----- DATASET -----

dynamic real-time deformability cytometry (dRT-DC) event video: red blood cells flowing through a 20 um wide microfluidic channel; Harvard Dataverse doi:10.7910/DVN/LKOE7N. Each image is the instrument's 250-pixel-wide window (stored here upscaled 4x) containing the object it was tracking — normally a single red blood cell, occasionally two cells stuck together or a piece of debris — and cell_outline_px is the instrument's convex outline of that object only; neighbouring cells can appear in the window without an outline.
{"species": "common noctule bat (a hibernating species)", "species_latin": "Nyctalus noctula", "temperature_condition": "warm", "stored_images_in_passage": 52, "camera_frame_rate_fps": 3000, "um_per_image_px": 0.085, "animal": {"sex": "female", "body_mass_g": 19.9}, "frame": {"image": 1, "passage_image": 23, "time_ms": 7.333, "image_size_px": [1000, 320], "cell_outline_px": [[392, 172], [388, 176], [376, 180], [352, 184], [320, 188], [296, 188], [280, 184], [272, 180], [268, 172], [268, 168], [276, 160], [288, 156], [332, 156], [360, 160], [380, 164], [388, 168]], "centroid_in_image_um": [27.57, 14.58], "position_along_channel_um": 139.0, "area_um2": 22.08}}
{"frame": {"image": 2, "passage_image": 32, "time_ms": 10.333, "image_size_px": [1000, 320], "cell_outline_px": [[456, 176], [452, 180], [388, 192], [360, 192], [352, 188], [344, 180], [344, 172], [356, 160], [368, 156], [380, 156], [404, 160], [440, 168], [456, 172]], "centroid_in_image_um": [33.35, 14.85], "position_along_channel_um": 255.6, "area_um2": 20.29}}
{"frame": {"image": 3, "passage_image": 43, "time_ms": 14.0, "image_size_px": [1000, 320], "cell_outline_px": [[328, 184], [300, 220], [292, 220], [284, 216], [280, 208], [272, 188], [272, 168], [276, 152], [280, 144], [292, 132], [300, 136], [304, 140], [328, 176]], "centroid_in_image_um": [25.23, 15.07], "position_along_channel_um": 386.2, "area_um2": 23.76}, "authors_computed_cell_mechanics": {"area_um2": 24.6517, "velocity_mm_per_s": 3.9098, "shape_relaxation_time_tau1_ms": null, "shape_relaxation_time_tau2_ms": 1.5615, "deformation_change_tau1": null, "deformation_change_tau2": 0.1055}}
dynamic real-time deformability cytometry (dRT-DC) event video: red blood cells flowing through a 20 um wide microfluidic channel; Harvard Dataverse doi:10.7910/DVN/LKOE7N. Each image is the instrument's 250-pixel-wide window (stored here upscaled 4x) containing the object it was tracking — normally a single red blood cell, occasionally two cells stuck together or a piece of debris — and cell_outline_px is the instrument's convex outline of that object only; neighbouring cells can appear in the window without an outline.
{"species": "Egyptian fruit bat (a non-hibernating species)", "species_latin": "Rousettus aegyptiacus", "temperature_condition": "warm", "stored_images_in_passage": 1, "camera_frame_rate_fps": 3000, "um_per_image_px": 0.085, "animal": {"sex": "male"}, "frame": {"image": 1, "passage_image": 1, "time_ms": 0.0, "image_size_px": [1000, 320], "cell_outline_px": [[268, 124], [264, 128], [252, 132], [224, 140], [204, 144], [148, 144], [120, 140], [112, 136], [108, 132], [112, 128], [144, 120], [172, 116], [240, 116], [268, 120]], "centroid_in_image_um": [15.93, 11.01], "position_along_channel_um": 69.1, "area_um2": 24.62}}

-----

(GIVEN TASK) Write out the entries above word for word.

(FINAL ANSWER)
dynamic real-time deformability cytometry (dRT-DC) event video: red blood cells flowing through a 20 um wide microfluidic channel; Harvard Dataverse doi:10.7910/DVN/LKOE7N. Each image is the instrument's 250-pixel-wide window (stored here upscaled 4x) containing the object it was tracking — normally a single red blood cell, occasionally two cells stuck together or a piece of debris — and cell_outline_px is the instrument's convex outline of that object only; neighbouring cells can appear in the window without an outline.
{"species": "common noctule bat (a hibernating species)", "species_latin": "Nyctalus noctula", "temperature_condition": "warm", "stored_images_in_passage": 52, "camera_frame_rate_fps": 3000, "um_per_image_px": 0.085, "animal": {"sex": "female", "body_mass_g": 19.9}, "frame": {"image": 1, "passage_image": 23, "time_ms": 7.333, "image_size_px": [1000, 320], "cell_outline_px": [[392, 172], [388, 176], [376, 180], [352, 184], [320, 188], [296, 188], [280, 184], [272, 180], [268, 172], [268, 168], [276, 160], [288, 156], [332, 156], [360, 160], [380, 164], [388, 168]], "centroid_in_image_um": [27.57, 14.58], "position_along_channel_um": 139.0, "area_um2": 22.08}}
{"frame": {"image": 2, "passage_image": 32, "time_ms": 10.333, "image_size_px": [1000, 320], "cell_outline_px": [[456, 176], [452, 180], [388, 192], [360, 192], [352, 188], [344, 180], [344, 172], [356, 160], [368, 156], [380, 156], [404, 160], [440, 168], [456, 172]], "centroid_in_image_um": [33.35, 14.85], "position_along_channel_um": 255.6, "area_um2": 20.29}}
{"frame": {"image": 3, "passage_image": 43, "time_ms": 14.0, "image_size_px": [1000, 320], "cell_outline_px": [[328, 184], [300, 220], [292, 220], [284, 216], [280, 208], [272, 188], [272, 168], [276, 152], [280, 144], [292, 132], [300, 136], [304, 140], [328, 176]], "centroid_in_image_um": [25.23, 15.07], "position_along_channel_um": 386.2, "area_um2": 23.76}, "authors_computed_cell_mechanics": {"area_um2": 24.6517, "velocity_mm_per_s": 3.9098, "shape_relaxation_time_tau1_ms": null, "shape_relaxation_time_tau2_ms": 1.5615, "deformation_change_tau1": null, "deformation_change_tau2": 0.1055}}
dynamic real-time deformability cytometry (dRT-DC) event video: red blood cells flowing through a 20 um wide microfluidic channel; Harvard Dataverse doi:10.7910/DVN/LKOE7N. Each image is the instrument's 250-pixel-wide window (stored here upscaled 4x) containing the object it was tracking — normally a single red blood cell, occasionally two cells stuck together or a piece of debris — and cell_outline_px is the instrument's convex outline of that object only; neighbouring cells can appear in the window without an outline.
{"species": "Egyptian fruit bat (a non-hibernating species)", "species_latin": "Rousettus aegyptiacus", "temperature_condition": "warm", "stored_images_in_passage": 1, "camera_frame_rate_fps": 3000, "um_per_image_px": 0.085, "animal": {"sex": "male"}, "frame": {"image": 1, "passage_image": 1, "time_ms": 0.0, "image_size_px": [1000, 320], "cell_outline_px": [[268, 124], [264, 128], [252, 132], [224, 140], [204, 144], [148, 144], [120, 140], [112, 136], [108, 132], [112, 128], [144, 120], [172, 116], [240, 116], [268, 120]], "centroid_in_image_um": [15.93, 11.01], "position_along_channel_um": 69.1, "area_um2": 24.62}}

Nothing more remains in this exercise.